Musique baroque italienne à Saint Maron
18/04/2024|Zeina Saleh Kayali
Sa foncière modestie dût-elle en souffrir, il convient de saluer le rôle primordial du violoniste Mario Rahi dans la vie musicale libanaise d’aujourd’hui, son énergie, son ouverture et son charisme. Tour à tour premier violon de l’Orchestre philharmonique du Liban, soliste, chambriste ou encore pédagogue, il est sur tous les fronts musicaux.
Et c’est avec deux complices italiens rencontrés à l’Académie Sainte Cécile de Rome qui, malgré les circonstances n’ont pas hésité à faire le déplacement jusqu’à nous, que s’est tenu ce concert dans le cadre de la 9e semaine de l’orgue, invitation à parcourir l’Italie baroque à l’écoute d'œuvres rares ou à la redécouverte de chefs-d'œuvre de toujours.
Après le mot de bienvenue du père Khalil Rahmé, initiateur de la semaine de l’orgue au Liban qui rappelle que l’église Saint Maron célèbre ses 150 ans, le concert s’ouvre avec Paolo De Matthaeis à l’orgue dans des extraits de la Messe à Notre Dame de Girolamo Frescobaldi (1583-1643). Ce compositeur italien dont la renommée de son vivant dépassa largement les frontières de la péninsule, donne une leçon de style et de goût, abolissant tout apparat extérieur dans une expressivité poignante et un style très personnel. L’interprète fait corps avec la syntaxe du maître italien. Il en assume la part de rigueur austère pour mieux souligner ses accès de fantaisie et ses lumineux emballements virtuoses.
Puis arrive Fabio Catania avec sa viole de gambe, instrument baroque par excellence, qui se situe entre l’alto et le violoncelle et que l’on entend très rarement (pour ne pas dire jamais) au Liban. Deux pièces de Diego Ortiz (1510-1576), l’un des premiers compositeurs à baser son œuvre sur des variations instrumentales. Le gambiste est remarquable, soutenant la ligne de chant dans un dialogue fervent avec l’organiste, engagé et présent, sans jamais être envahissant.
Enfin, Mario Rahi fait son entrée et le trio est alors au complet. D’emblée, il est parfaitement à l’aise dans ce répertoire.
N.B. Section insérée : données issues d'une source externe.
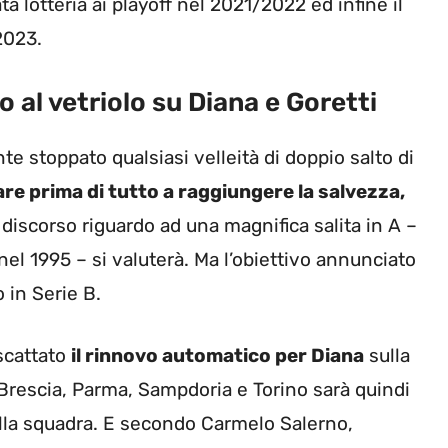
a lotteria ai playoff nel 2021/2022 ed infine il
2023.
o al vetriolo su Diana e Goretti
e stoppato qualsiasi velleità di doppio salto di
e prima di tutto a raggiungere la salvezza,
discorso riguardo ad una magnifica salita in A –
nel 1995 – si valuterà. Ma l’obiettivo annunciato
 in Serie B.
 scattato
il rinnovo automatico per Diana
sulla
 Brescia, Parma, Sampdoria e Torino sarà quindi
ella squadra. E secondo Carmelo Salerno,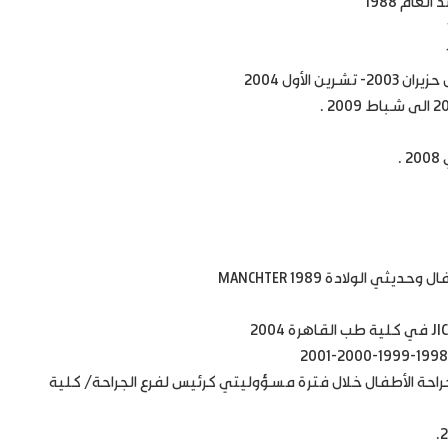
ام 1988
لأول 2004
.
الولادة MANCHTER 1989
 جراحة الأطفال خلال فترة مسؤوليتي كرئيس لفرع الجراحة/ كلية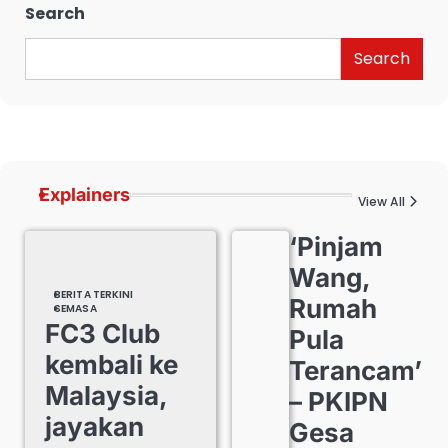
Search
Search
Explainers
View All
‘Pinjam
Wang,
BERITA TERKINI
Rumah
SEMASA
FC3 Club
Pula
kembali ke
Terancam’
Malaysia,
– PKIPN
jayakan
Gesa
Ayant fait ses études de violon en Italie et interprété très souvent ce style de musique, il s’empare avec une virtuosité qui allie fermeté et sensibilité, de la Sonata da Chiesa d’Archangelo Corelli (1653-1713). Son archet, léger comme une plume, sa sonorité mordorée, séduisent par la fluidité de l’interprétation. Vient alors la Sonate n° 12 pour violon et continuo d’Antonio Vivaldi (1678-1741) et là le sens de la couleur du violoniste fait mouche dans la musique de celui que l’on appelait « le prêtre roux ». Le concert se termine en apothéose avec la Follia de Corelli, à l’origine danse portugaise dont le thème récurrent jusqu’à l’envoûtement, a été repris par de nombreux compositeurs.
Les trois musiciens trouvent ici un cadre idéal pour fraterniser musicalement et unir des jeux et des tempéraments bien affirmés. Dans ce partage musical, c’est aussi l’homogénéité et la profonde complicité musicale et amicale de ces trois excellents instrumentistes qui, de bout en bout, fait la richesse et l’humanité de leur propos.